Miramar is a small seaside village near the towns of Gulpilhares and Arcozelo, in the municipality of Vila Nova de Gaia, in the subregion of Greater Porto, Portugal (Grande Porto).

About 
It is an upmarket residential area south of the river Douro, most known for its beach – Praia de Miramar (Miramar Beach) – and the small chapel called Senhor da Pedra (Lord of the Rock), which forms the central attraction of a yearly festival. This chapel is also featured in the film clip "San Simon", directed by Richard Tomes with music by the Pikoul Sisters. Indeed, Miramar is home to a number of artists and intellectuals, including Marina Pikoul and David Wyn Lloyd among others. There are many large houses and mansions in Miramar, as well as in the nearby Praia da Aguda and Praia da Granja. Along the beach, there are several cafés ("esplanadas"). Despite its pleasant location, Miramar is not an international tourist destination. However, during the warm summer months, many Portuguese from the surrounding areas of Porto, Gaia and Espinho spend their days at the beach of Miramar, and also at neighbouring beaches of the Costa Verde.
━━━━
■ Task requirements ■
a) In the Miramar passage, what is the name of the small chapel at the center of a yearly festival?
b) Rewrite the Miramar passage starting with "Miramar is a" and going on through "Portugal (Grande Porto).", replacing "seaside village" with "coastal village".
c) Condense the paragraph of the Miramar passage that begins "It is an upmarket residential area" into a short bulleted list that keeps its main facts.

■ Data listing ■
━━━━
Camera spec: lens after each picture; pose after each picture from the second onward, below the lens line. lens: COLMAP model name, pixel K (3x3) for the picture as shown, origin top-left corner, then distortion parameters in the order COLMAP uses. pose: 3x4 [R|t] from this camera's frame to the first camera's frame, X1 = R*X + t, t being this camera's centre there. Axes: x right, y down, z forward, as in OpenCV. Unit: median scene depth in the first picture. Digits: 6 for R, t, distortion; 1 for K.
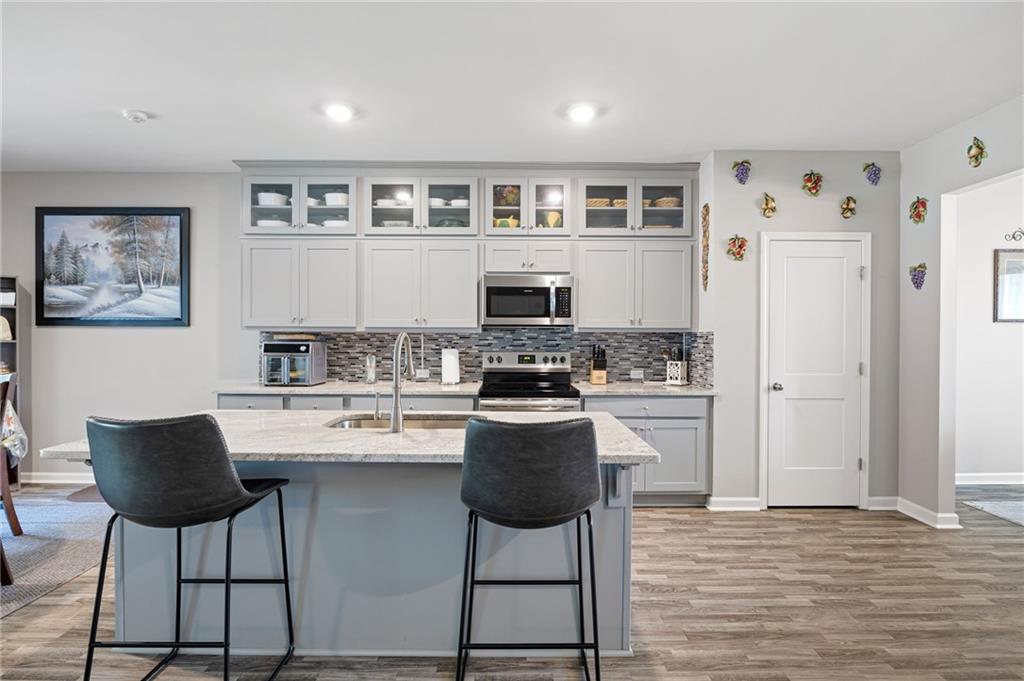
━━━━
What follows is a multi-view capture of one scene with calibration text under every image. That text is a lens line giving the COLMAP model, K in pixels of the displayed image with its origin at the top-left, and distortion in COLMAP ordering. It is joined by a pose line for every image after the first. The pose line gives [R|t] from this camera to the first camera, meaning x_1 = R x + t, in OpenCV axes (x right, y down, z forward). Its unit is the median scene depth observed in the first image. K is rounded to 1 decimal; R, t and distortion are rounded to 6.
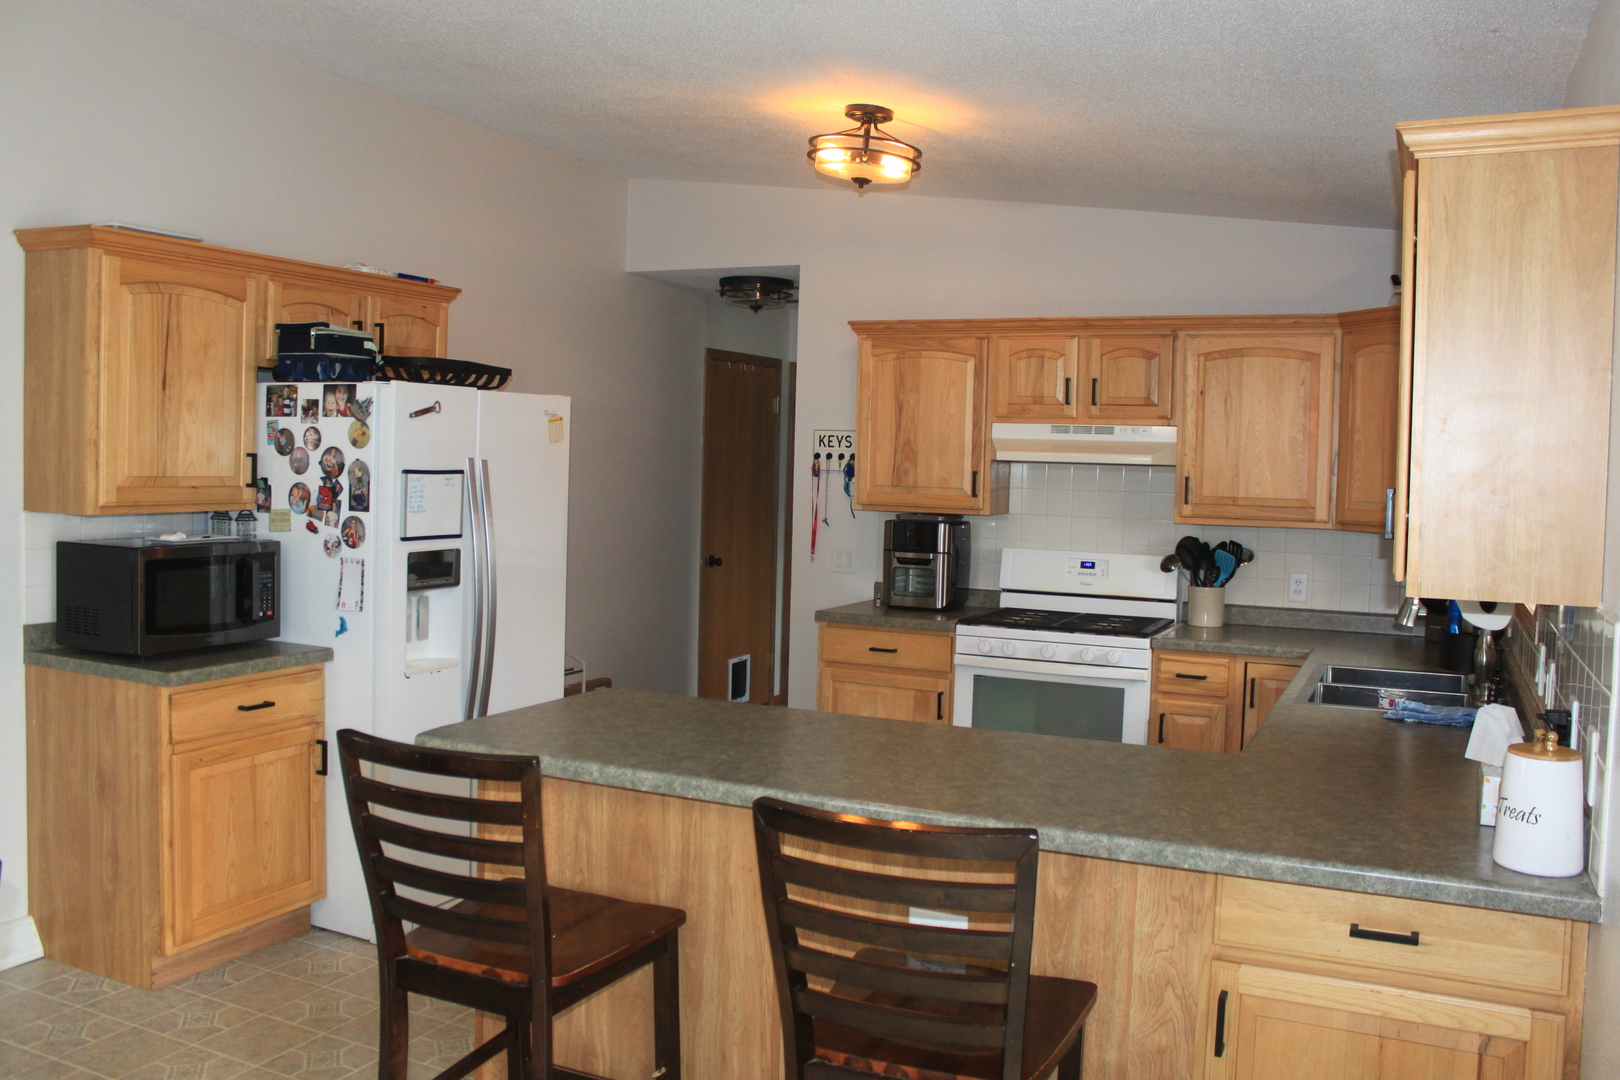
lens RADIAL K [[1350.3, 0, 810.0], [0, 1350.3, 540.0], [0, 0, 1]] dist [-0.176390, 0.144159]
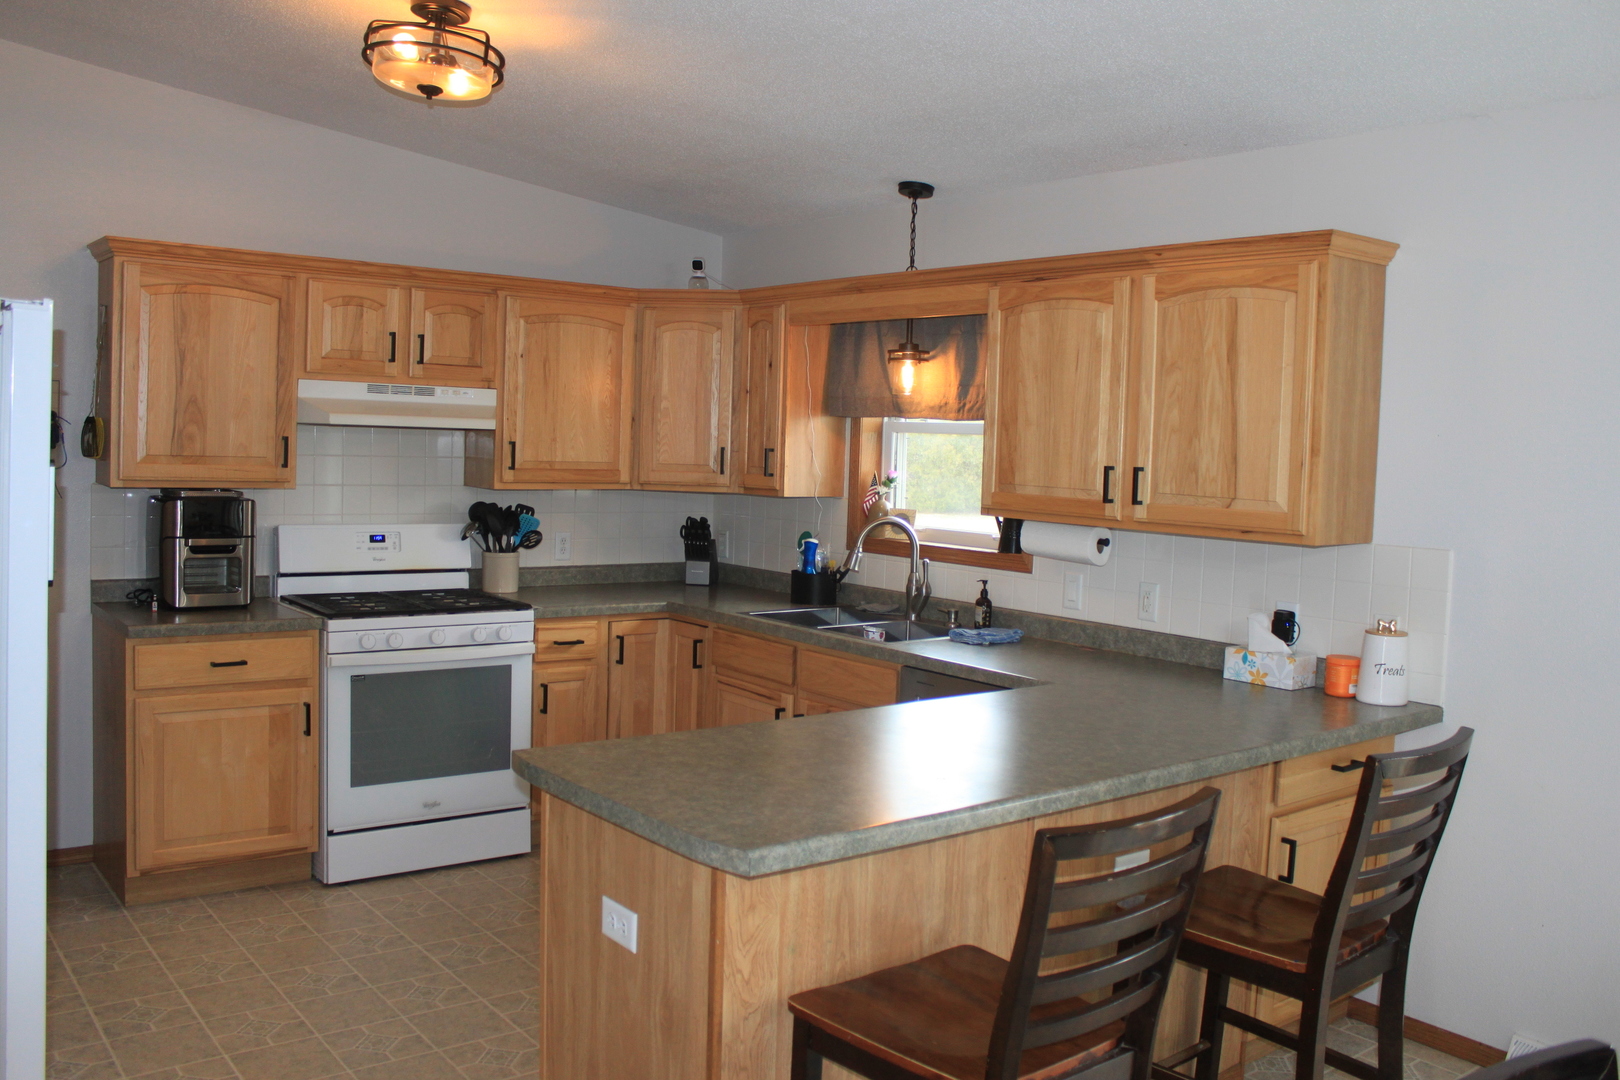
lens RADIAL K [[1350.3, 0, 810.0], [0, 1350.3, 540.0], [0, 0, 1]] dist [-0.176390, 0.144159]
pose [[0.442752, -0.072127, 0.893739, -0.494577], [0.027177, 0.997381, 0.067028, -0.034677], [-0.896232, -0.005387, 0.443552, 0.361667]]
━━━━
■ List of answers ■
a) Senhor da Pedra (Lord of the Rock)

b)
Miramar is a small coastal village near the towns of Gulpilhares and Arcozelo, in the municipality of Vila Nova de Gaia, in the subregion of Greater Porto, Portugal (Grande Porto).

c)
- Upmarket residential area south of the river Douro, best known for Praia de Miramar (Miramar Beach).
- The small chapel Senhor da Pedra (Lord of the Rock) is the central attraction of a yearly festival and appears in the film clip "San Simon," directed by Richard Tomes with music by the Pikoul Sisters.
- Home to a number of artists and intellectuals, including Marina Pikoul and David Wyn Lloyd.
- Many large houses and mansions, as in nearby Praia da Aguda and Praia da Granja.
- Several cafés ("esplanadas") along the beach.
- Not an international tourist destination, but in the warm summer months many Portuguese from around Porto, Gaia and Espinho spend their days at Miramar and neighboring Costa Verde beaches.